Automation and artificial intelligence are proving to be key to the future of risk adjustment and value-based care. By combining the expertise of human coders, with the speed and efficiency of machine learning we will be able to maximize the outcomes from risk adjustment programs.

The shift to value-based care and risk bearing contracts has necessitated the need to find ways to improve efficiency and financial performance of risk adjustment programs. Accurate representation of a member’s clinical risk is critical to a health plan’s performance. This has heightened the necessity for a plan to have greater understanding and visibility into their members’ medical conditions, medications, etc.

Patient data being collected today is exponentially growing, and resources are limited to review all that structured and unstructured data. It is estimated that over 80 percent of this resides in silos and often in unstructured formats. Given the sheer volume of data being generated, it is virtually impossible for humans to analyze all this information and derive timely insights to help improve patient care. In the world of risk adjustment, this leads to an overreliance on large coding teams (in-house or outsourced) and data analytics teams trying to make use of data residing in silos. In addition, factors like data lags and high seasonal-volume variability makes it difficult to handle large volumes in order to meet Centers for Medicare & Medicaid Services’ (CMS) prescribed timelines. 

This is where automation and artificial intelligence (AI) are proving to be key to the future of risk adjustment and value-based care. By combining the expertise of human coders, with the speed and efficiency of machine learning (ML) we will be able to maximize the outcomes from risk adjustment programs.

AI-driven risk adjustment solutions leverages natural language processing (NLP) and deep learning (DL) to maximize code extraction and help risk-bearing entities improve care quality and financial performance. Key aspects of such a solution include:

  • Digitization of various clinical documents that includes but not limited to progress notes, hospital admissions, imaging, CT scans, EKG to maximize information extraction.
  • High-precision NLP algorithms to comb through vast amounts of unstructured text to identify relevant ICD-10 diagnosis codes and other relevant indicators to validate Dx identification for risk adjustment, etc.
  • A consolidated view of all records available for a patient, so that the coders can easily validate the recommendations from the ML/NLP output.
  • An ability to seamlessly integrate with the client’s existing application and technologies.

Advanced analytics are then used to drive continuous improvement, including:

  • NLP-enabled member suspecting for better gap closure.
  • Bi-directional risk adjustment that helps minimize the risk of an audit with robust coding accuracy.
  • Derived metrics to profile coding behaviors at a provider/provider group level.
  • Leveraged insights to customize provider education and outreach.
  • Transitioning from retrospective to prospective coding.
  • Enhance care delivery.

The following are some ways to leverage AI within the framework of a payer’s operational team to derive more value for retrospective or prospective risk recapture programs:

Prioritize medical records: Using actionable information from an AI engine, the operations teams can quickly identify medical records that need most attention based on the types of diagnosis suspected.

Deep dives for members with no chronic conditions: Leveraging ML/NLP on charts where human coders and/or claims do not reveal any HCCs may increase the probability of unearthing suspect conditions that may have been missed.

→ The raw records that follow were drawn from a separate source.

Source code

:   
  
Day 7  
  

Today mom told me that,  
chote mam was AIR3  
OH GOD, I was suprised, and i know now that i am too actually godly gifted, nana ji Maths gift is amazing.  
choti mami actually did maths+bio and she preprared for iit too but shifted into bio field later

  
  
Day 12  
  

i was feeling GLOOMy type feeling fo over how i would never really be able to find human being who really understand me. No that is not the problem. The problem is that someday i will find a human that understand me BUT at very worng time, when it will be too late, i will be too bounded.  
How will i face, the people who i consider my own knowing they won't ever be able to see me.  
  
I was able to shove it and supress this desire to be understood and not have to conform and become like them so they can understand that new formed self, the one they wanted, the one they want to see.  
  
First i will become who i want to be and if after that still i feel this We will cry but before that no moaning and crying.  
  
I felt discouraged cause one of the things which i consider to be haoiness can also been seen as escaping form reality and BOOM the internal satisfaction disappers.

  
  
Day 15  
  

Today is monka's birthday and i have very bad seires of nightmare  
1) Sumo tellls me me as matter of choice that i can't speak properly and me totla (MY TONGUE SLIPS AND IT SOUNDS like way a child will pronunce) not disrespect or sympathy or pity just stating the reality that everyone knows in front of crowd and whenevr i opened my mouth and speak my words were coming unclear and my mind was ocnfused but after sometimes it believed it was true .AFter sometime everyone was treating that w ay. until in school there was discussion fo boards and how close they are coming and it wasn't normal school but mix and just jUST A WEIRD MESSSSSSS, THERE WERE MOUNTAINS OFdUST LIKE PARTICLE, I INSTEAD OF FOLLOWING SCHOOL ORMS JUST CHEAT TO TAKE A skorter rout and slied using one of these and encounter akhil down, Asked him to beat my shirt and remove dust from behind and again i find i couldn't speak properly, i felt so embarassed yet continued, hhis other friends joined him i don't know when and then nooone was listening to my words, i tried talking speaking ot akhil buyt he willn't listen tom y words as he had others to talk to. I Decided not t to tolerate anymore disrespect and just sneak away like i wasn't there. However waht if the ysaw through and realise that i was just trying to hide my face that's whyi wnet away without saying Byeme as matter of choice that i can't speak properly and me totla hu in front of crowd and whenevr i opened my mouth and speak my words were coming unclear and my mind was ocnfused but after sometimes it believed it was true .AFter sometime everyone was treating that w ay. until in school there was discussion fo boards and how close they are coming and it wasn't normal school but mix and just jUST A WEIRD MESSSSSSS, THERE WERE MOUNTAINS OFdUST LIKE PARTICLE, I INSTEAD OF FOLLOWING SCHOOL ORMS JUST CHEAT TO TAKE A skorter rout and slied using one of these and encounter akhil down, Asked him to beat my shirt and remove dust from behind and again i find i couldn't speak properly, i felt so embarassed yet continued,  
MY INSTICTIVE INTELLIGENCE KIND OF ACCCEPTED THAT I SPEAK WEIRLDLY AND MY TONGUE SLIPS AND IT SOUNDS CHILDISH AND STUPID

Improve coding accuracy and efficiencies: In non AI-backed coding review programs, human coders perform first and second pass coding exercises. Increased quality assurance may improve risk recapture but it also introduces a second opportunity for human error and leaves you with the problem of what to do with the unmatched codes from the various passes. In an AI-driven coding review, the technology serves as the first pass coding on the medical records before a human coder reviews the output and validates it. This helps by a) reducing the manual coding effort, making it more efficient and b) providing human coders with indexed and highlighted chart. The review of NLP codes is also much faster than a traditional review.

There are numerous benefits of AI-driven solutions:

  • Machine learning in health care has unlocked the information in clinical documentation, allowing physicians to focus more on care delivery, improve patient care and reduce health care costs.
  • The ability to verify and identify medical codes at a large scale with high precision.
  • Improve the quality of services offered, due to the rising needs of the value-based care.
  • As opposed to manual coding, NLP-based coding can lower coding costs per chart and accelerate the time to value.
  • NLP can help assign patients a risk factor and use their score to predict the costs of health care.
  • Reduce the workload of medical practitioners.

To understand and analyze contextual unstructured information with high precision is still an evolving area and that’s a growing trend in the market.